Top of the list; cancel the Netflix sub, scale back on takeaways – food and coffee – and do away with other “luxury” lifestyle options. The UK Times highlights further contentious avenues of the study, including booking holidays abroad and buying expensive mobile phones.

The study, titled ‘Housing, hard work and identity: generational experiences and attitudes’, specifically surveyed the UK public, but the ongoing contrast between boomer and millennial living – and, indeed, realistic expectations – represents a universal and stark conversation.

We won’t bring Generation Z into it for, as a millennial, I simply do not have the strength. As for the King’s College data, it does at least find room for common sense acknowledgement, with three in four (76%) of those interviewed agreeing that the key reasons young adults today can’t afford to buy their own homes is due to an overall societal systemic failure, factoring in escalating house prices and low wage growth.
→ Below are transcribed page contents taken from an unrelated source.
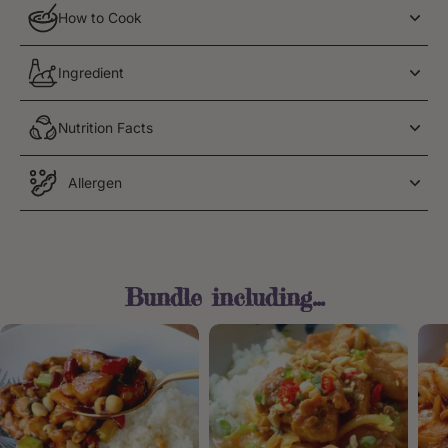
How to Cook
Ingredient
Nutrition Facts
Allergen
Bundle including...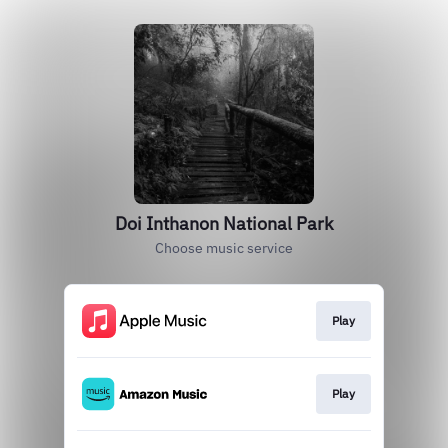
Doi Inthanon National Park
Choose music service
Play
Play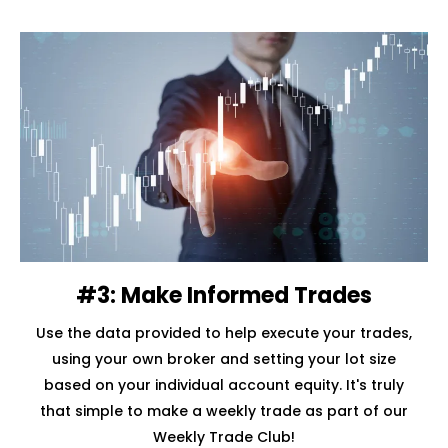
#3: Make Informed Trades
Use the data provided to help execute your trades,
using your own broker and setting your lot size
based on your individual account equity. It's truly
that simple to make a weekly trade as part of our
Weekly Trade Club!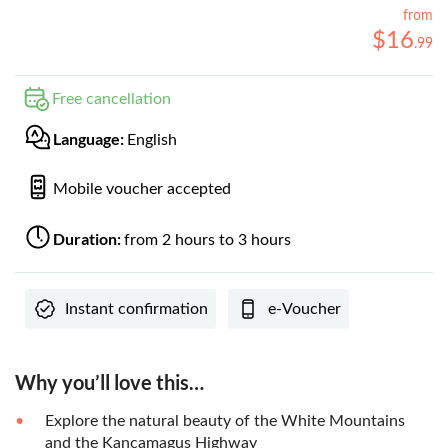
from
$
16
.
99
Free cancellation
Language:
English
Mobile voucher accepted
Duration:
from 2 hours to 3 hours
Instant confirmation
e-Voucher
Why you’ll love this…
Explore the natural beauty of the White Mountains
and the Kancamagus Highway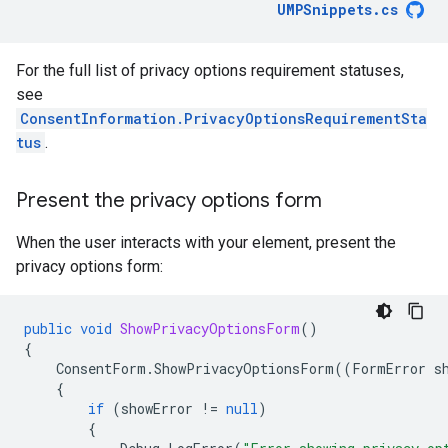
UMPSnippets
.
cs
For the full list of privacy options requirement statuses,
see
ConsentInformation.PrivacyOptionsRequirementSta
tus
.
Present the privacy options form
When the user interacts with your element, present the
privacy options form:
public
void
ShowPrivacyOptionsForm
()
{
ConsentForm
.
ShowPrivacyOptionsForm
((
FormError
s
{
if
(
showError
!=
null
)
{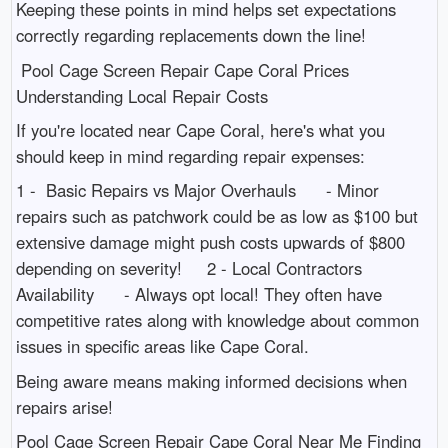
Keeping these points in mind helps set expectations
correctly regarding replacements down the line!
Pool Cage Screen Repair Cape Coral Prices
Understanding Local Repair Costs
If you're located near Cape Coral, here's what you
should keep in mind regarding repair expenses:
1 - Basic Repairs vs Major Overhauls - Minor
repairs such as patchwork could be as low as $100 but
extensive damage might push costs upwards of $800
depending on severity! 2 - Local Contractors
Availability - Always opt local! They often have
competitive rates along with knowledge about common
issues in specific areas like Cape Coral.
Being aware means making informed decisions when
repairs arise!
Pool Cage Screen Repair Cape Coral Near Me Finding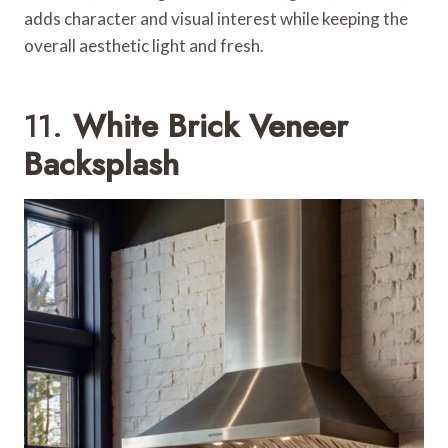
adds character and visual interest while keeping the
overall aesthetic light and fresh.
11.
White Brick Veneer
Backsplash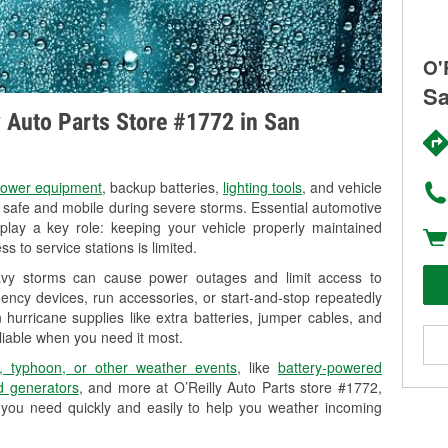
O'
Sa
ly Auto Parts Store #1772 in San
ower equipment
, backup batteries,
lighting tools
, and vehicle
y safe and mobile during severe storms. Essential automotive
so play a key role: keeping your vehicle properly maintained
s to service stations is limited.
eavy storms can cause power outages and limit access to
ency devices, run accessories, or start-and-stop repeatedly
 hurricane supplies like extra batteries, jumper cables, and
liable when you need it most.
, typhoon, or other weather events
, like
battery-powered
 generators
, and more at O’Reilly Auto Parts store #1772,
 you need quickly and easily to help you weather incoming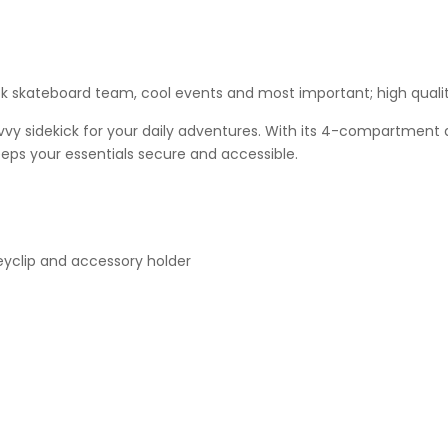
ck skateboard team, cool events and most important; high qualit
 sidekick for your daily adventures. With its 4-compartment de
eeps your essentials secure and accessible.
eyclip and accessory holder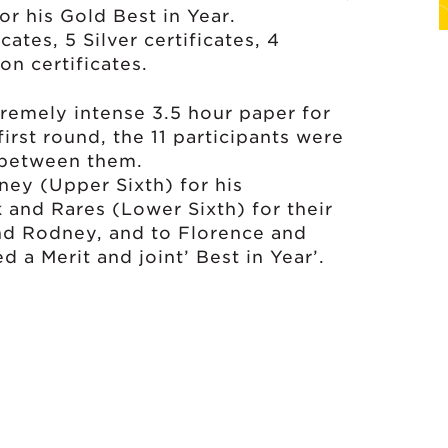
r his Gold Best in Year.
ates, 5 Silver certificates, 4
on certificates.
tremely intense 3.5 hour paper for
irst round, the 11 participants were
 between them.
ney (Upper Sixth) for his
k and Rares (Lower Sixth) for their
hind Rodney, and to Florence and
 a Merit and joint’ Best in Year’.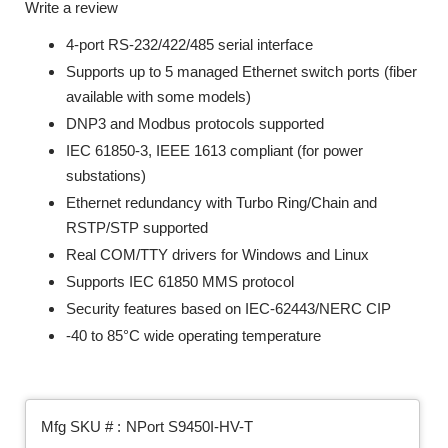
Write a review
4-port RS-232/422/485 serial interface
Supports up to 5 managed Ethernet switch ports (fiber
available with some models)
DNP3 and Modbus protocols supported
IEC 61850-3, IEEE 1613 compliant (for power
substations)
Ethernet redundancy with Turbo Ring/Chain and
RSTP/STP supported
Real COM/TTY drivers for Windows and Linux
Supports IEC 61850 MMS protocol
Security features based on IEC-62443/NERC CIP
-40 to 85°C wide operating temperature
Mfg SKU # :
NPort S9450I-HV-T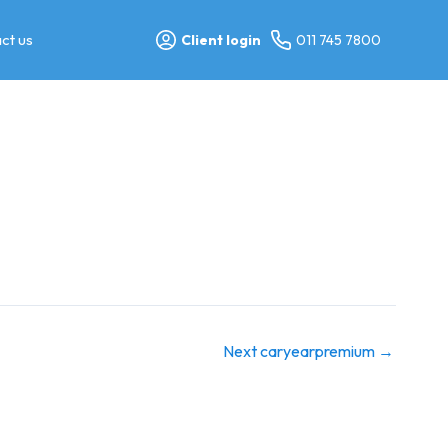
ct us
Client login
011 745 7800
Next caryearpremium
→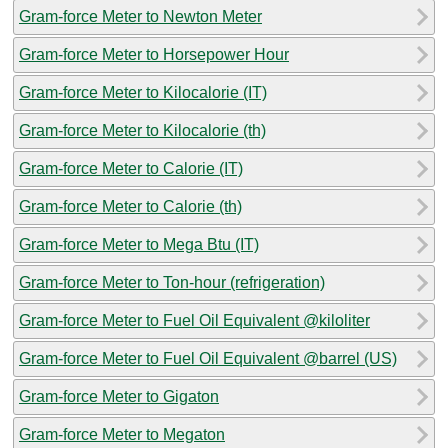
Gram-force Meter to Newton Meter
Gram-force Meter to Horsepower Hour
Gram-force Meter to Kilocalorie (IT)
Gram-force Meter to Kilocalorie (th)
Gram-force Meter to Calorie (IT)
Gram-force Meter to Calorie (th)
Gram-force Meter to Mega Btu (IT)
Gram-force Meter to Ton-hour (refrigeration)
Gram-force Meter to Fuel Oil Equivalent @kiloliter
Gram-force Meter to Fuel Oil Equivalent @barrel (US)
Gram-force Meter to Gigaton
Gram-force Meter to Megaton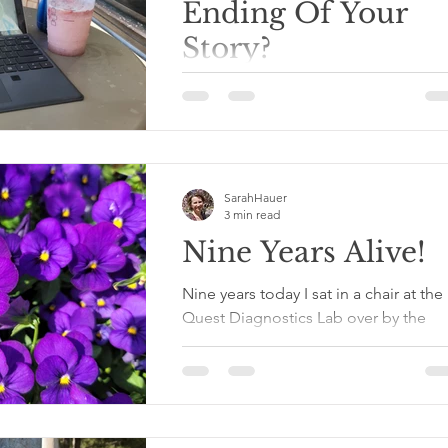
Ending Of Your
Story?
I was at a bible study this morning wi
an amazing group of supportive
women. The topic today was dedicat
time and space for prayer....
SarahHauer
3 min read
Nine Years Alive!
Nine years today I sat in a chair at the
Quest Diagnostics Lab over by the
movie theater while the nice gentle
with a very long gray...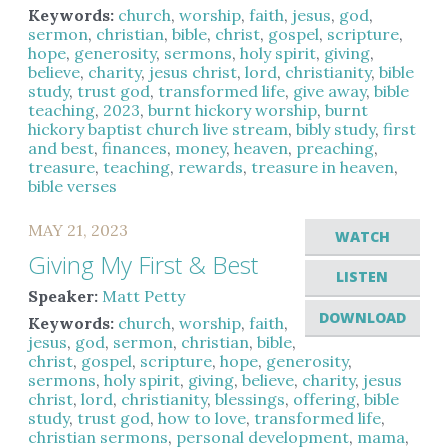
Keywords:
church
,
worship
,
faith
,
jesus
,
god
,
sermon
,
christian
,
bible
,
christ
,
gospel
,
scripture
,
hope
,
generosity
,
sermons
,
holy spirit
,
giving
,
believe
,
charity
,
jesus christ
,
lord
,
christianity
,
bible
study
,
trust god
,
transformed life
,
give away
,
bible
teaching
,
2023
,
burnt hickory worship
,
burnt
hickory baptist church live stream
,
bibly study
,
first
and best
,
finances
,
money
,
heaven
,
preaching
,
treasure
,
teaching
,
rewards
,
treasure in heaven
,
bible verses
MAY 21, 2023
WATCH
Giving My First & Best
LISTEN
Speaker:
Matt Petty
DOWNLOAD
Keywords:
church
,
worship
,
faith
,
jesus
,
god
,
sermon
,
christian
,
bible
,
christ
,
gospel
,
scripture
,
hope
,
generosity
,
sermons
,
holy spirit
,
giving
,
believe
,
charity
,
jesus
christ
,
lord
,
christianity
,
blessings
,
offering
,
bible
study
,
trust god
,
how to love
,
transformed life
,
christian sermons
,
personal development
,
mama
,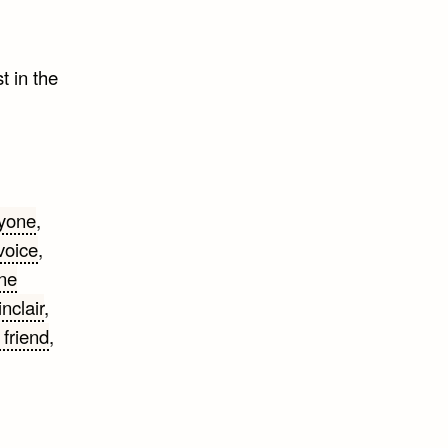
t in the
yone
,
voice
,
ne
inclair
,
 friend
,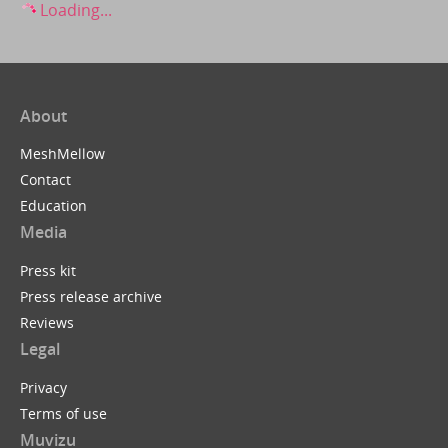
Loading...
About
MeshMellow
Contact
Education
Media
Press kit
Press release archive
Reviews
Legal
Privacy
Terms of use
Muvizu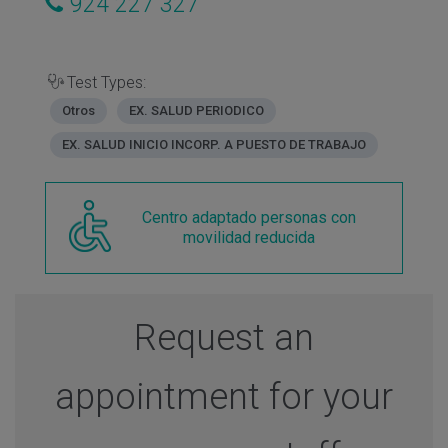
924 227 327
Test Types:
Otros
EX. SALUD PERIODICO
EX. SALUD INICIO INCORP. A PUESTO DE TRABAJO
Centro adaptado personas con
movilidad reducida
Request an
appointment for your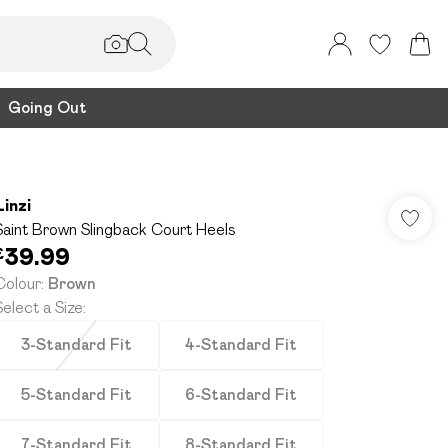
Going Out
Linzi
Saint Brown Slingback Court Heels
£39.99
Colour
:
Brown
Select a Size
:
3-Standard Fit
4-Standard Fit
5-Standard Fit
6-Standard Fit
7-Standard Fit
8-Standard Fit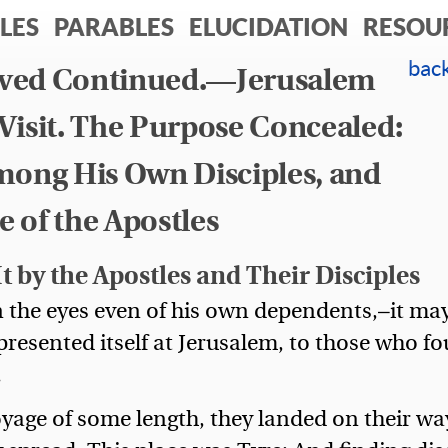
LES
PARABLES
ELUCIDATION
RESOU
ieved Continued.—Jerusalem
bac
n Visit. The Purpose Concealed:
mong His Own Disciples, and
 of the Apostles
t by the Apostles and Their Disciples
n the eyes even of his own dependents,—it ma
presented itself at Jerusalem, to those who f
.
 voyage of some length, they landed on their wa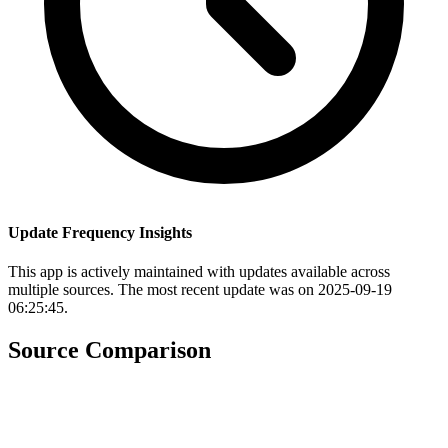
Update Frequency Insights
This app is actively maintained with updates available across
multiple sources. The most recent update was on 2025-09-19
06:25:45.
Source Comparison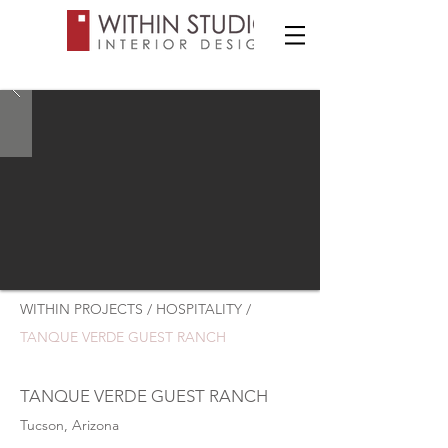
WITHIN PROJECTS / HOSPITALITY /
TANQUE VERDE GUEST RANCH
TANQUE VERDE GUEST RANCH
Tucson, Arizona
However, a prevailing attitude emerges, arguing that the youth of today simply do not work as hard as people from previous generations.

“The suggestion that the huge challenges young people face in buying their own home can be solved by skipping fancy coffees and Netflix entirely misses the point – but it’s still believed by half the public,” says Professor Bobby Duffy, director of the Policy Institute at King’s College London.

“But it also reflects our general tendency to think bad of today’s young people. Throughout history, people always think the current youth are the worst ever, as seen in the half of people who agree with a quote, often attributed to Socrates back in 400 BC, berating young people for their love of luxury, gossip and bad manners.

“We also tend to think of young people as lazy, with half of people again saying they are less motivated at work than older people. But we think better of young people from our own youth: only 29% think young people were less motivated than older workers when we ourselves were young.”

Duffy suggests that part of this perception stems from how people “now live much more separately than in the past”, pointing to a higher concentration of young people in cities in comparison to older people residing in smaller towns and villages.

“Generational labels, like Baby Boomers and Millennials, is also part of the problem, as there are so many stereotypes attached to each,” Duffy adds. “The public do, however, recognise this – with over half saying the labels are about as useful – or useless – as star signs.”